SUPPLIED DATA
"""

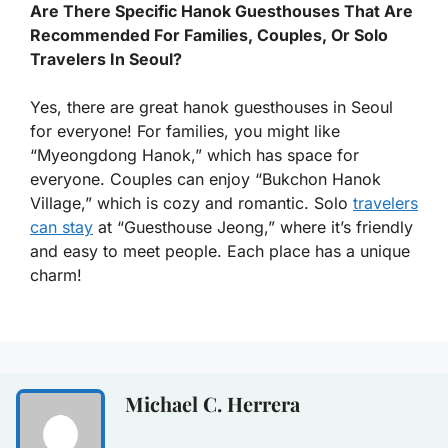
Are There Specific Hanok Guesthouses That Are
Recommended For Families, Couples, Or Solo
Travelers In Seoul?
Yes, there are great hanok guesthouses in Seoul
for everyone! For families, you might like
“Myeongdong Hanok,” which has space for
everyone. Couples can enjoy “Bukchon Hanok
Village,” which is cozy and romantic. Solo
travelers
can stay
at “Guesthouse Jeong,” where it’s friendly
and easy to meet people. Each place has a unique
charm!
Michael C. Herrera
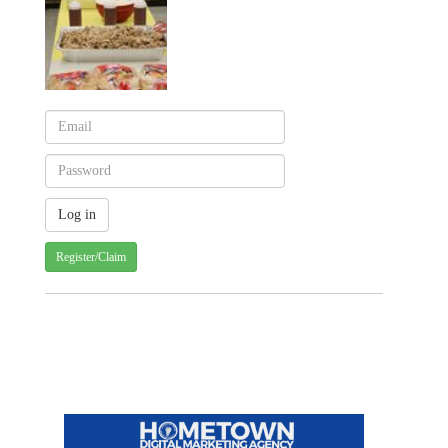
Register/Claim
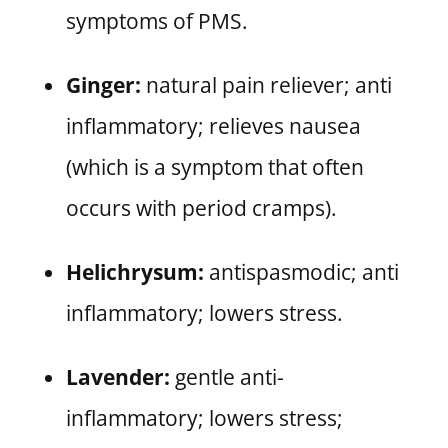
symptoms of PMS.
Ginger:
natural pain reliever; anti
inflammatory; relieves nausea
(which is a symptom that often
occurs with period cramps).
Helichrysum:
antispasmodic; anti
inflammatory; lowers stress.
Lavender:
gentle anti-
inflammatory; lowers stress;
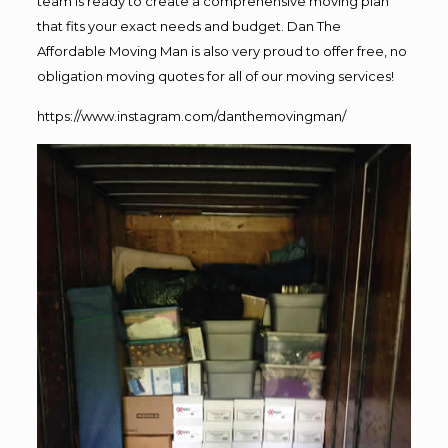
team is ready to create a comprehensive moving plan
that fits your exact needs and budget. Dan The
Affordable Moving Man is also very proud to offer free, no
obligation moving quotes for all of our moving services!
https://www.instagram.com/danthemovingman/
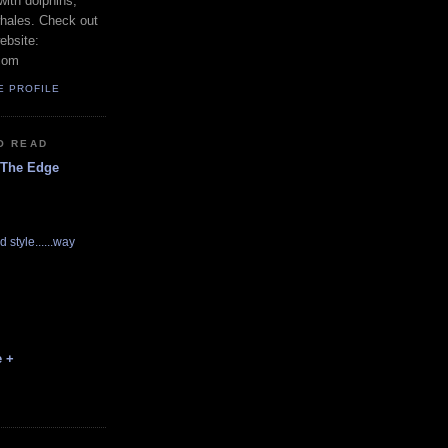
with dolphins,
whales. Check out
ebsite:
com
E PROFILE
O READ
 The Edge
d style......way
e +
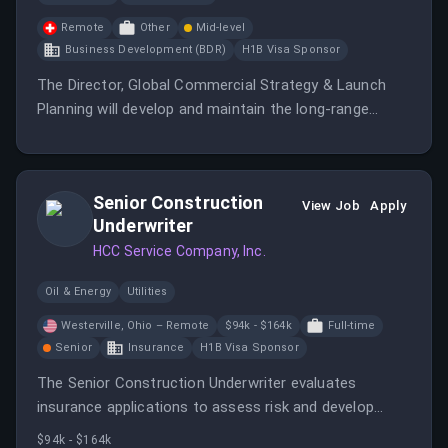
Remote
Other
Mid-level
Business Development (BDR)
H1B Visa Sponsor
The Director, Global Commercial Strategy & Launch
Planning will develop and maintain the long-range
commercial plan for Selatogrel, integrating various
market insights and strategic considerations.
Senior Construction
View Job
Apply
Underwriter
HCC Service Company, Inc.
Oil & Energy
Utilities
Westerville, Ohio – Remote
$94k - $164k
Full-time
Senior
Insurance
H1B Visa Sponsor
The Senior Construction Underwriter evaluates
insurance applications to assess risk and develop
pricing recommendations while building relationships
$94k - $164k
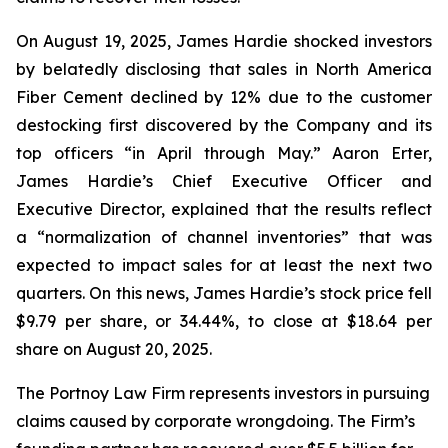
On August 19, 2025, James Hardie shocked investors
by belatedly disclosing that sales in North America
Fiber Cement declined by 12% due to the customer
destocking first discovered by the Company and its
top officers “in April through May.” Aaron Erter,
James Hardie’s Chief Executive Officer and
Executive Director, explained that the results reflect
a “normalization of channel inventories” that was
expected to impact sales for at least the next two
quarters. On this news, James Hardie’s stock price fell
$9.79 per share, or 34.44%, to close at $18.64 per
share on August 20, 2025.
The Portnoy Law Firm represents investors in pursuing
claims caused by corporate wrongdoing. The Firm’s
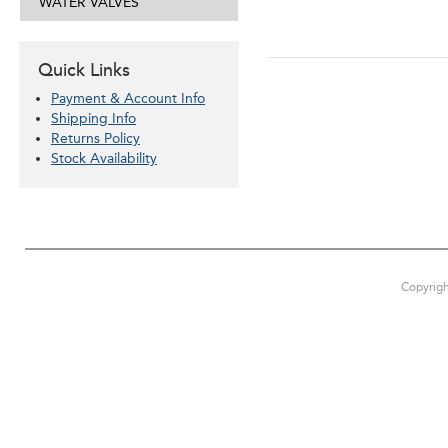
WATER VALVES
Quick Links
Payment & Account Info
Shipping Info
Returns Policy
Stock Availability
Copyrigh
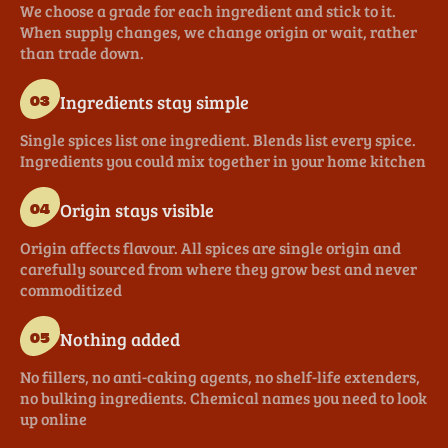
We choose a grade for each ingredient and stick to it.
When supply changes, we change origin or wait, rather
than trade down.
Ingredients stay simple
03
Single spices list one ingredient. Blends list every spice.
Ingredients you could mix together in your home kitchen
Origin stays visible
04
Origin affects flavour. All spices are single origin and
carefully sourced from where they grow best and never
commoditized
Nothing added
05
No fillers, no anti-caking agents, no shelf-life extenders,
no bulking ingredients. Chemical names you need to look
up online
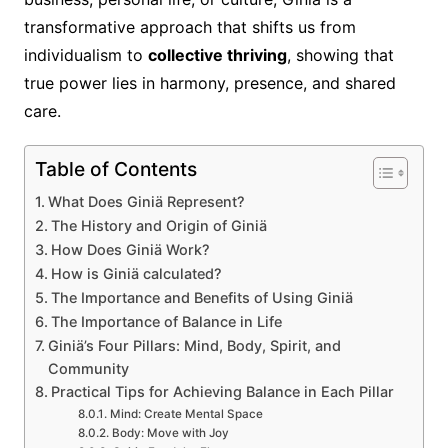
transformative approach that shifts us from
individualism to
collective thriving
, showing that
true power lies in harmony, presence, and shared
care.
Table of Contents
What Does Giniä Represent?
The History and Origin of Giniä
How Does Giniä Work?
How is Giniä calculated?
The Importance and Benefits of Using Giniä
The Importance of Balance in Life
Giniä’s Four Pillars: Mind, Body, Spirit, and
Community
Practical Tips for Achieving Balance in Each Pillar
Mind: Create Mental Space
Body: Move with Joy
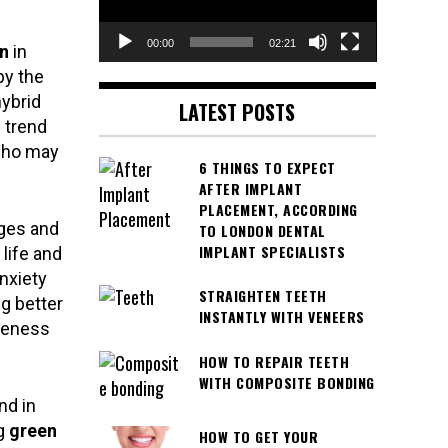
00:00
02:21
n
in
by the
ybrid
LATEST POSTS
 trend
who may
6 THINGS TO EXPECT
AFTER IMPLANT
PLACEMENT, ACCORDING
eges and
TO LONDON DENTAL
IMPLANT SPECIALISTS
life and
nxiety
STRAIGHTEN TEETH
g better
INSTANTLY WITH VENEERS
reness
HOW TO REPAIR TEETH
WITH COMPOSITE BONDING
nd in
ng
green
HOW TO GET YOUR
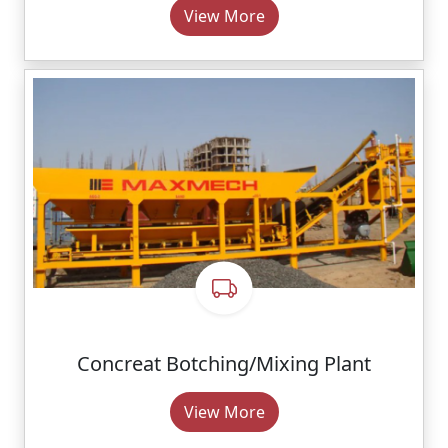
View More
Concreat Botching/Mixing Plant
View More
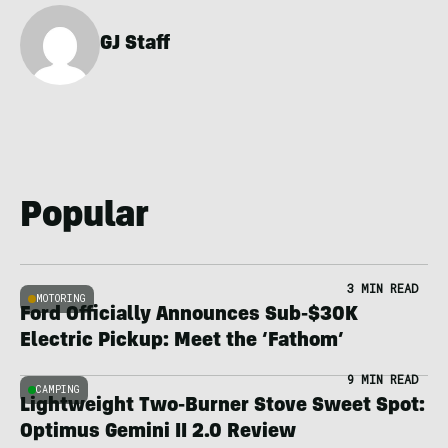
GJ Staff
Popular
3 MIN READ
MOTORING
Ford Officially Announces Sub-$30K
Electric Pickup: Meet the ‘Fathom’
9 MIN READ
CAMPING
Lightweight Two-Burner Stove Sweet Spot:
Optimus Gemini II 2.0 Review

"""

EXERCISE INSTRUCTIONS
The lines above that hold the word "Balance" need counting; write the count and nothing more.

RESULT OF THE EXERCISE
2